Applications for Spring Turkey Lottery are available at the G&F website:

http://www.state.nd.us/gnf/licenses/on- ... lcome.html

Good luck.


----------



## fishunt (Jan 24, 2004)

where can I find turkey before I filled it out apply? I know I have plot map but I dont see turkey I only lives here one and half yrs thanks


----------



## buckseye (Dec 8, 2003)

I'm in...can't wait!!! 

fishunt ask at a hunting/fishing supplies store down there, good chance they will set you in the right direction.

Wish you all luck!!! 8)


----------



## fishunt (Jan 24, 2004)

some people say most turkey near by the river where all trees are? would that help? I have decoy and turkey caller . I am deaf so I will try my best


----------



## Dan Bueide (Jul 1, 2002)

I'm in. Will the ping-pong ball gods smile again?

Fishunt. You're on the right tract. Look generally in the areas of large wood lots near rivers/bluffs, especially where there is tilled ground and/or cattle also nearby. Turkies aren't bashful. If they're in the area, you can often spot them (especially early mornings and afternoons) grazing or just hanging out in fields or other open areas near the tree lines. Find some bunches, get permission and then begin to pattern them, meaning where they like to roost and the route to feed each morning. Being at that general feeding location or between the roost and the feeding area with your decoys is a great approach.

If you know there are turkeys in an area but don't have time for a lot of scouting before the season, you can "power scout" while you hunt. Again, turkies aren't secretive - look for concentrations of feathers, droppings, tracks etc. You find a spot with a bunch of this sign, you've got a great start on a very good set up spot - might just need to fine tune it based upon what you observe for a day or so.

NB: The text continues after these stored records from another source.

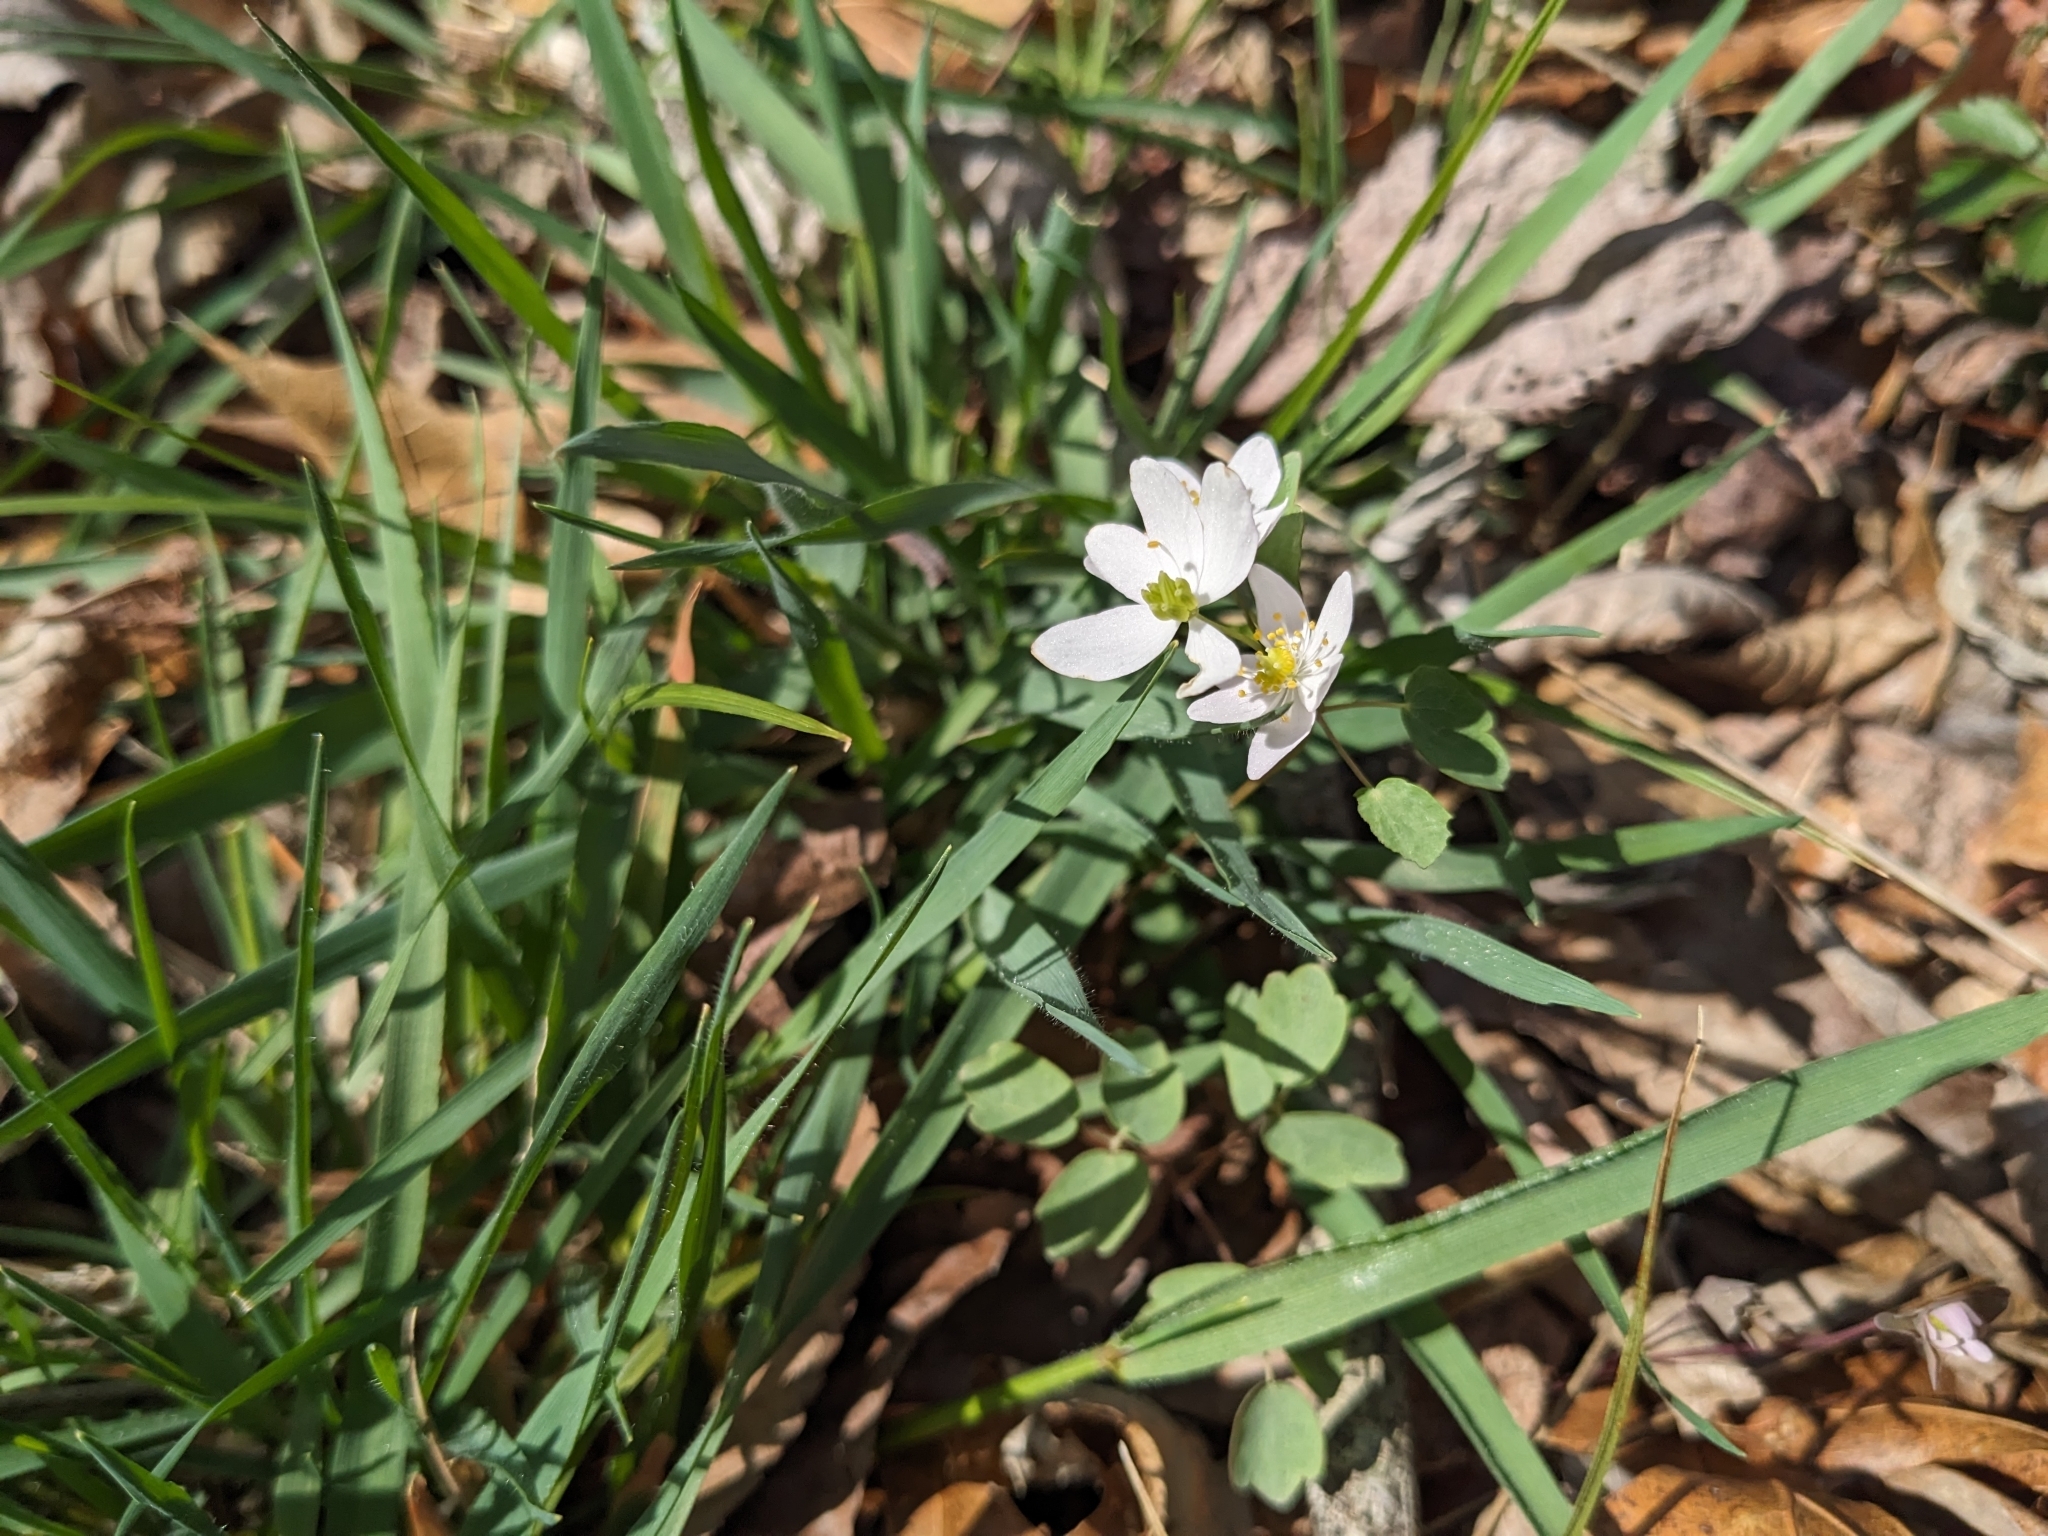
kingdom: Plantae
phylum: Tracheophyta
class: Magnoliopsida
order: Ranunculales
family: Ranunculaceae
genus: Thalictrum
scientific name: Thalictrum thalictroides
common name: Rue-anemone
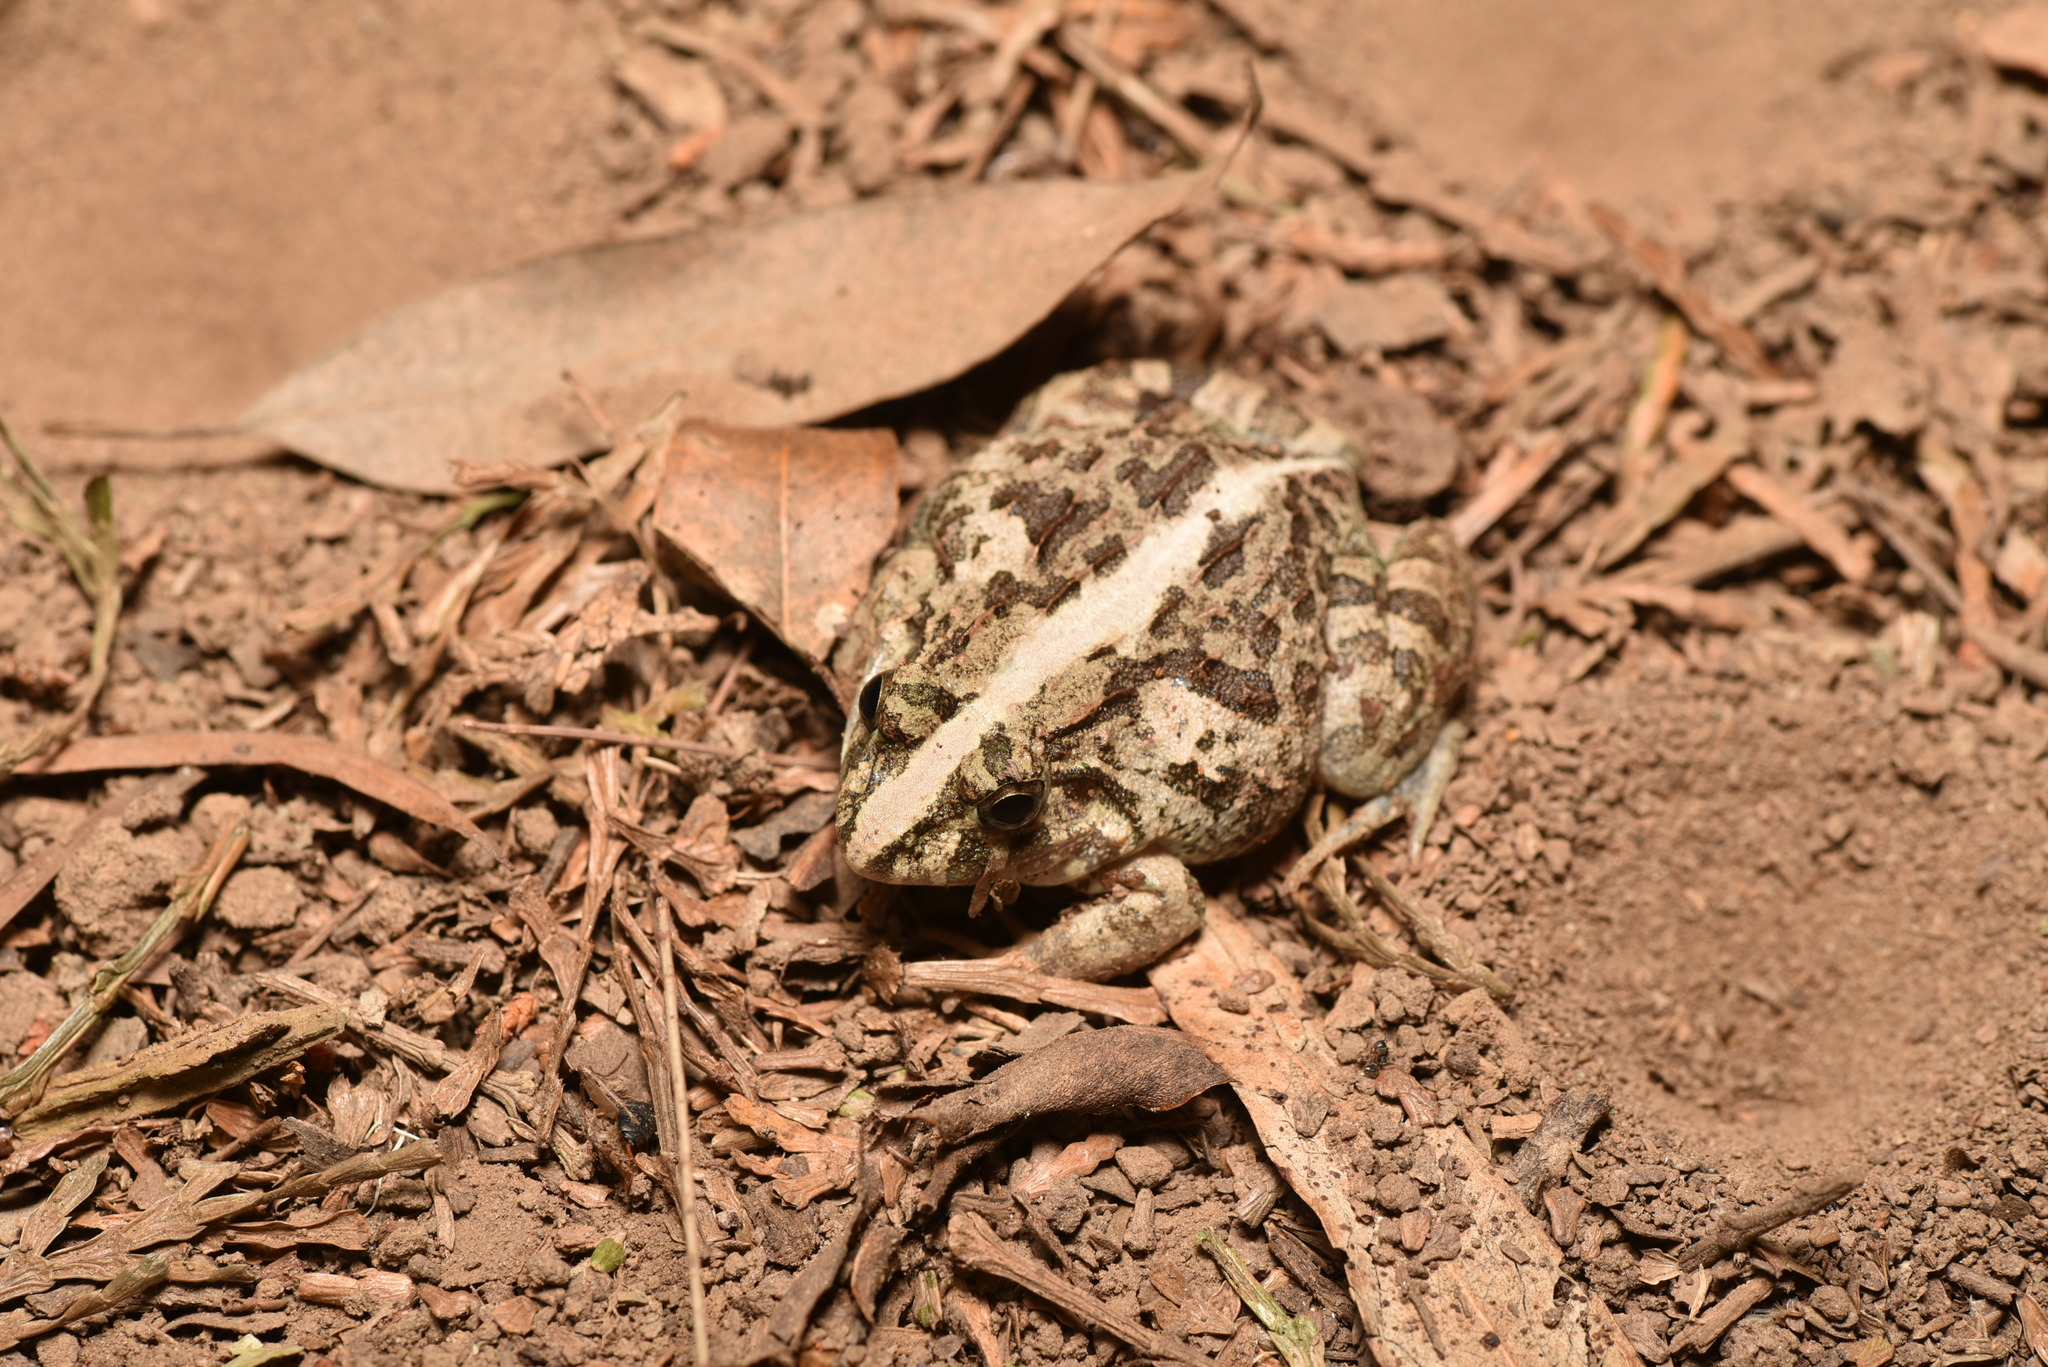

Much of turkey hunting is audial, however, so you may want to bring your son or someone else with you. Many, many gobbling toms have sealed their own fate, by giving up a general location and then getting sucked into call/decoys from a hunter who has moved to the tom. Toms will generally gobble most intensely just before sunrise and for a short time thereafter, but will sometimes intermitently gobble throughout the day or in response to your calling. Don't be afraid to move into a tom as close as covering terrain will permit, and you can often pin-point him by calling to him. But be careful, your calling may already be drawing him to you, so be prepared for a quick set up if you find you and the tom are closing ground fast. Sometimes when they make their minds up to investigate, they 'bout come on a dead sprint.

Good luck!!!


----------



## fishunt (Jan 24, 2004)

thanks Dan :thumb:


----------



## dblkluk (Oct 3, 2002)

Sent mine out today! I really need to "thin the herd" out at my place! :wink:


----------



## mallardhunter (May 15, 2004)

I got my for SD now it is time to go out and get them :sniper:


----------